Nonviolent protests are working. Why? Erica Chenoweth and Maria J. Stephan look at the growth of nonviolent action and dive headlong into why it works despite (or perhaps due to) the powerful armed regimes movements often go up against. Spoiler alert: nonviolent movements can make it easier for opponents to change their minds and switch alliances.
But growing protests signal dire differences in power. The World Economic Forum released a "World Protest Intensity" report at last month's Swiss summit. The report finds that popular protest and mobilisation is at its highest levels in decades, writes Gillian Tett in the Financial Times. Rising inequality butts heads with the a sense of empowerment delivered by Internet and smartphone enabled action. But protests that do little to change the prospects of the disempowered only foster greater division, writes Tett, in a gloomy forecast that, to our minds, highlights why campaigners build networks to grow power.
Romania's networked people power wins against all odds. Activists used social media to build a vast coalition across the country dedicated to protecting Rosia Montana, a picturesque part of the Romanian countryside, from international mining interests and industry supporters in government.
American voters are feeling a digital Bern. As America's Presidential election ramps up, a New Hampshire Public Radio story tracks the impact of Bernie Sanders's digital campaigning, an effort that has helped raise millions from small donors - and raise the bar for what's possible in online political engagement.
Are Russian truckers driving a movement? Truckers "tapped into the anger of a bread-and-butter constituency" while leading protests against a new road tax and Russian lawmakers responded with a law banning trucker convoys. The situation, writes Anna Aruntunyan in a European Council on Foreign Relations commentary this week, epitomizes the missing agency and social capital that even organized Russian popular protest campaigns lack in the the face of a powerful regime that's putting opponents off balance.
New Zealand's trade protest planners opened up their planning process, thousands turned out to an action in Auckland, and the events spiked national attention to the TPPA writes Peter W, a New Zealand activist, in a story demonstrating the smart use of Google Trends data.
Global climate activists have their work cut out for them in 2016. In a recent story for Mashable, our colleage Tom Liacas interviews leaders at Avaaz, 350.org, Greenpeace International and NextGen Climate to learn how the global climate movement is planning to accelerate and scale its actions in coming months.
Powerful videos shares women's family planning stories at the International Family Planning Conference in Indonesia. Activist videos told of women's greatest challenges in their home countries. Global Voices shares some of them and explains the powerful role of YouTube in distributing their message.

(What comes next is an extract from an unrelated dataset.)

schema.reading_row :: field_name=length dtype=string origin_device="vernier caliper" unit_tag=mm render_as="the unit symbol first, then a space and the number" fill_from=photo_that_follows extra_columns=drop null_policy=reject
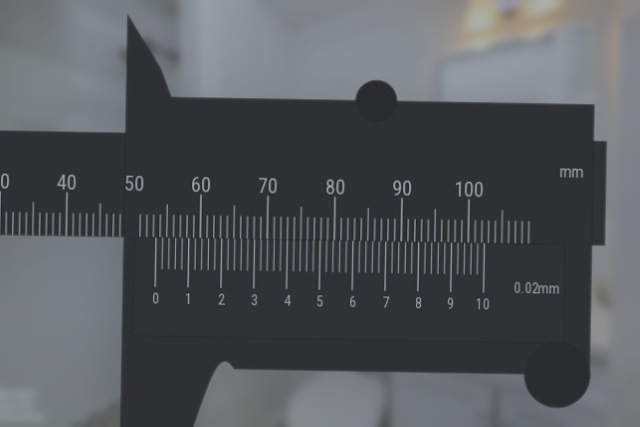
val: mm 53.4
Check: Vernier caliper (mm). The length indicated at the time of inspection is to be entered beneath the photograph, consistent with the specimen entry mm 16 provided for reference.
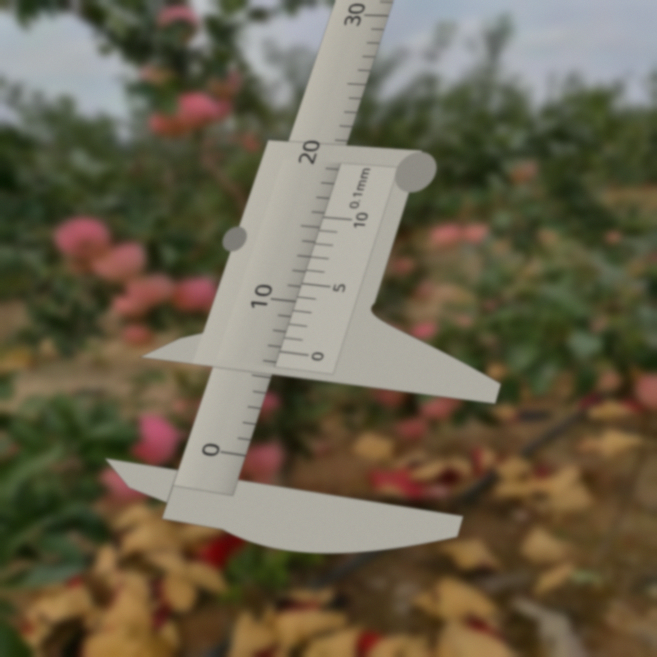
mm 6.7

Women in Kentucky are using hashtags to share their anger about the American state's new anti-abortion law. In #askbevinaboutmyvag hashtagged tweets, women are sending female reproductive system questions to the governor. And a legislator introduced a bill requiring men to get spousal approval for Viagra prescriptions.
Meanwhile, Iran's morality police are being mapped. An anonymous group of developers created Gershad, a mobile app that gives users - mostly youth - a chance to report (and receive warnings about) the location of Ershad checkpoints, notorious mobile police that enforce public conduct and morality rules.